On Fri, 2003-08-01 at 11:08, Francisco Reyes wrote:
> If a table which will be heavily used has numerous fields, yet only a
> handfull of them will be used heavily, would it make sense performance wise to split it?
>
> Example
> Table 1
> Field 1
> ....
> Field 100
>
> Table 2
> References Field 1 of table1
> .....
>
> Table n
> References Field 1 of table 1
>
> So table 1 basically will be referenced by many tables and most of the
> time only a handfull of fields of table 1 are needed. Don't have exact
> numbers, but let's say that more than 60% of queries to table 1 queries
> only use 20 fields or less.
>
> If I split Table 1 then the second table will basically be a 1 to 1 to
> Table 1.
Do all 100 fields *really* all refer to the same *one* entity,
with no repeating values, etc?
If not, then good design says to split the table.

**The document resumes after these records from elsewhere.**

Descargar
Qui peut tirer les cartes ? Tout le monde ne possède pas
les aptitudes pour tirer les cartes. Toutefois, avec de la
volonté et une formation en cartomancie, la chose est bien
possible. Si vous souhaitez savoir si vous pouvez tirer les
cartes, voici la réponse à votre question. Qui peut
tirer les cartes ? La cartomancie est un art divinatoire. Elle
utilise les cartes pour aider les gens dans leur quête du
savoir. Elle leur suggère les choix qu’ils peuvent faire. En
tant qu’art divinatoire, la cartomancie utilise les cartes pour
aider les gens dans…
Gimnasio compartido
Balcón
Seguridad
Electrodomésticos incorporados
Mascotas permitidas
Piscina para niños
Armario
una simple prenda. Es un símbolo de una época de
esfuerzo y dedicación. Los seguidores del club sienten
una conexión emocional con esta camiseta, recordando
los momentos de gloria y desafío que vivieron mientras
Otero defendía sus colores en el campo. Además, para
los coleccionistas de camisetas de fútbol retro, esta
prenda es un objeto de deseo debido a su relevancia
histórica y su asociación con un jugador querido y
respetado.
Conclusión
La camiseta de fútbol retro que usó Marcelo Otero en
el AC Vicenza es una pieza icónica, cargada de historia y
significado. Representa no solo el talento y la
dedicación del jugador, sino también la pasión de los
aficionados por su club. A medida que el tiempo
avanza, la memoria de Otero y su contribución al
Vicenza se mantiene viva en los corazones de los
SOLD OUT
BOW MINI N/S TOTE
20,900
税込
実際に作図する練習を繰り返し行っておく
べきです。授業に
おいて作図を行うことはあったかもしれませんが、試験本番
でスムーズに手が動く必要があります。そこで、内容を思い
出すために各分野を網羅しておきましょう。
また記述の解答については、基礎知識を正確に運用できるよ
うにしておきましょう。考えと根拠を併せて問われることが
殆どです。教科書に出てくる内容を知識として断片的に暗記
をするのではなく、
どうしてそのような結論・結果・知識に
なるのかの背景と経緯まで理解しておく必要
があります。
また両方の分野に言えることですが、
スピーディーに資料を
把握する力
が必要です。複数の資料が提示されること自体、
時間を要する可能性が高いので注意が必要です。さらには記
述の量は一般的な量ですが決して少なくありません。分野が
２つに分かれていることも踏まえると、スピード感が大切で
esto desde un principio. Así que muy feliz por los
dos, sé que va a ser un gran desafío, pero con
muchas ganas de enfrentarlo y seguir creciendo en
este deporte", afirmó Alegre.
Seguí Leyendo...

Also, if it's a high-activity table, but you only rarely need fields
60-90, then splitting them out to their own table might be useful
(especially if some of those fields are large *CHAR or TEXT).
> I have this simmilar scenario for two tables. One is close to 1 Million
> records and the other is about 300,000 records.
>
> Programming wise it is much easier to only have one table, but I am just
> concerned about performance.
>
> Most access to these tables will be indexed with some occassional
> sequential scans. Number of concurrent users now is probably 10 or less.
> Expect to grow to 20+ concurrent connections. Will this be more of an
> issue if I had hundreds/thousands of users?